Chapter 13 : Hubungan

29 6 4
                                    

Sebelumnya

"L-langitnya ...," gumam Amanda terputus. Ia mengucek matanya beberapa kali sebelum kembali melihat langit.

"..., berwarna merah," sambung Anne yang ikut mengucek mata.

"Berarti ..., kita masih di dunia seram itu?" tanya Ji Hye yang mulai berkeringat dingin.

"T-tapi ..., memangnya ada rumput dan pohon di dunia itu?" tanya Adeline sambil menunjuk pemandangan di depan mereka.

Anne segera mengalihkan pandangan ke depan diikuti oleh yang lainnya. "Astaga," ujarnya setelah melihat dengan saksama. Gadis itu merangkak ke depan lalu dengan ajaib memegang "pemandangan" tersebut.

Adeline, Amanda, Ji Hye serta Akina tampak terkejut saat Anne melakukan hal itu. Bukan karena Anne yang memegang pemandangan, tapi suatu hal yang dengan bodohnya baru mereka ketahui.

"Astaga, itu 'kan hanya sebuah gambar di atas papan!" seru Adeline sambil ikut memegang "pemandangan".

Bruk ...!

Adeline mendorong papan kayu itu, dan seperti yang telah diduga, papan itu terjatuh begitu saja. Pemandangan indah segera terganti oleh pemandangan menyeramkan beraura suram bersamaan dengan semangat kelima gadis yang mulai luruh.

===

13

Kedua gadis itu melompat turun dari ranting pohon. Setelah menjejakkan kaki di tanah, gadis yang bersurai ungu membuka mulutnya. "Nah, sekarang kita apakan mereka?"

"Kau ini bodoh ya?" tanya gadis burgundy sambil menatap rekannya heran. "Tentu saja kita serahkan pada Yang Mulia," jawabnya sambil berjalan ke arah ketiga gadis yang tengah terkapar.

"Hei, tunggu dulu!" seru Violett, membuat Ruby menghentikan langkah. "Bagaimana dengan gadis itu?"

Ruby—si gadis burgundy—menatap tubuh Keyle sejenak. "Kau urus anak itu."

Violett pun berjalan menghampiri Keyle. Setelah sampai di sisi tubuh gadis London itu, Violett berjongkok dan mengeluarkan segulung benang dari saku denim vest-nya. Ia menarik kedua lengan Keyle lalu mendekatkan kedua pergelangan tangannya. Setelah itu ia menyatukan kedua tangan Keyle dengan satu ikatan mati yang agak longgar di pergelangan tangan.

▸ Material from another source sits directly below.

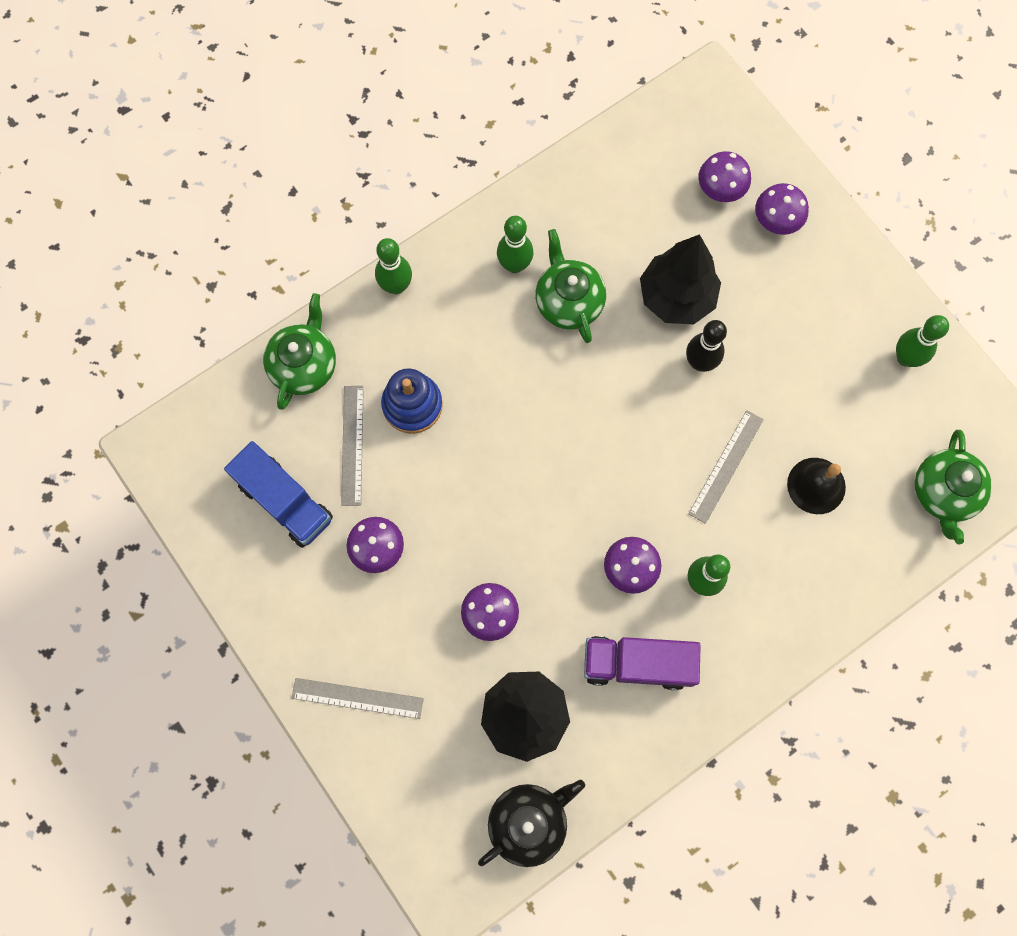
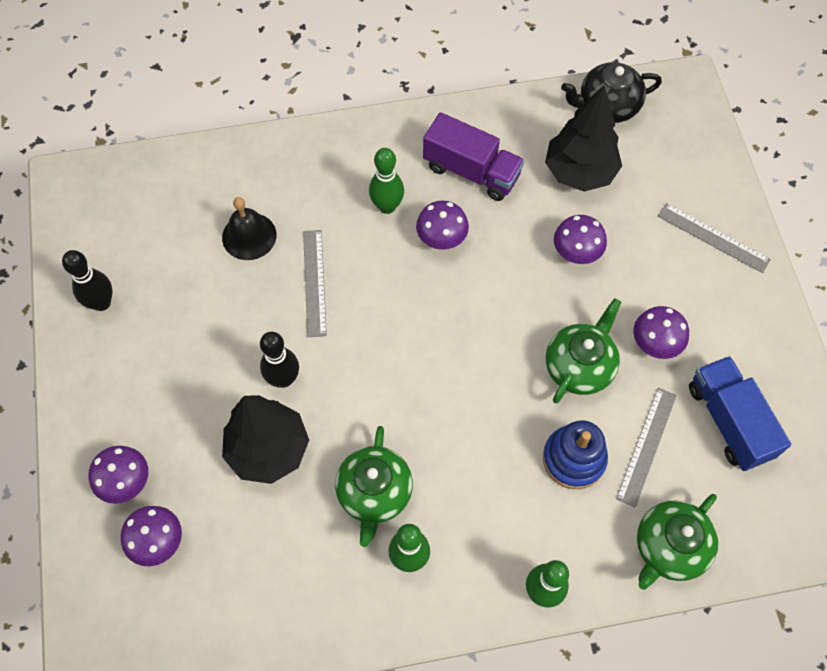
camera: 155 degrees left, 10 degrees down
(726, 466) = (314, 282): grey ruler -> grey ruler turned 60 degrees counterclockwise
(905, 358) = (101, 303): green bowling pin -> black bowling pin
(943, 492) = (151, 188): green teapot -> green teapot (579, 366)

Hal yang sama ia lakukan pada sepasang kaki jenjang Keyle. Setelah selesai, Violett membopong tubuh Keyle menuju tempat Ruby. Begitu ia sampai, omelan dari si 'Penyihir' langsung menyapa indra pendengarnya. "Kau lambat! Sekarang ayo bantu aku!"

"Tidak mau. Kau pikir kau ini siapa sampai menyuruhku begitu?" tolak Violet.

"Kau mau cepat selesai atau tidak?!" Ruby menatap Violett dengan tatapan menantang.

"Tch, orang lambat teriak lambat," sindir Violett. Tapi toh ia berjongkok dan mulai mengikat para gadis dengan benang.

"Apa katamu?!" tanya Ruby sengit.

"Hhh ...," Violett menghela napas. "Aku tak mengerti mengapa kau selalu menyebalkan pada kami. Padahal kalau di depan orang lain kau menjadi gadis baik."

"Heh, kuanggap itu sebagai pujian. Lagipula kalau aku tidak bersikap baik kepada lawan, mana mungkin mereka mau meminum racunku?" jawab Ruby dengan seringai bangga.

***

Kelopak mata itu perlahan terbuka, memperlihatkan separuh dari sepasang manik kopi yang tersembunyi di baliknya. Alis yang berada di atas mata itu mengernyit saat pemiliknya menyadari suatu kejanggalan. Plafon keemasan yang menaunginya sudah cukup untuk membuatnya bertanya-tanya tentang dimana dirinya. Ditambah lagi ada sebuah kaca mosaik besar di tengahnya.